Owen DeLong via NANOG <nanog@nanog.org> wrote:
The double billing (had it been present at the time) would have prevented me from signing the LRSA for my IPv4 resources.
Owen, the root of your problem is that you signed an LRSA with ARIN, rather than keeping your legacy resources un-tainted by an ARIN contract that deliberately reduced your rights. When ARDC transferred 44.192/10 via ARIN, the recipient lost the legacy status of the address block. That was an ARIN requirement, which was OK with that particular recipient. However, ARIN is not your only option. It is possible to transfer legacy resources such as IPv4 address blocks from ARIN to RIPE, having them be recognized as legacy blocks under RIPE jurisdiction. You can do this without signing any long term contract with RIPE, if you like; or you can choose to become a long-term paying RIPE member, under their fee schedule.

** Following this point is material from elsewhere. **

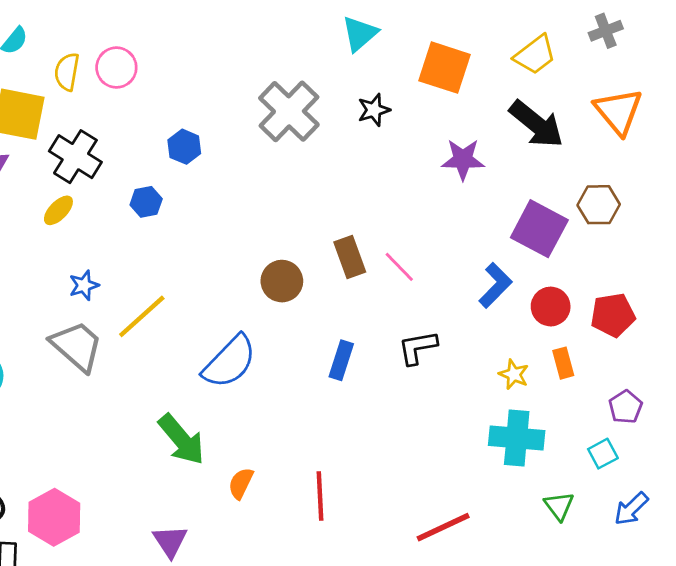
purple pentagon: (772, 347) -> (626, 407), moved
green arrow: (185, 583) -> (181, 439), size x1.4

All you need is to have any Internet resources in Europe -- like a virtual machine in a data center there, or a DNS server. I'm sure of this because I have done it; see https://apps.db.ripe.net/db-web-ui/lookup?source=ripe&key=209.16.159.0%20-%20209.16.159.255&type=inetnum The short-term contract for the transfer honors and retains the legacy status of those resources: that you own them, not the ARIN fiction that an RIR now controls them and will steal them from you if you stop paying them annually. Randy Bush detailed a similar transfer process back in 2016: https://archive.psg.com/160524.ripe-transfer.pdf The process is more bureaucratic and cumbersome than you expect; Europeans named bureacracy in the 1800s, and RIPE has raised it to a painful art. But once it's done, you are out from under the ARIN anti-legacy mentality forever. John Gilmore PS: If you want RPKI, which I didn't, you can sign a RIPE long term contract, pay them annually, and (according to Randy) they will STILL honor your ownership of your resources, unlike ARIN.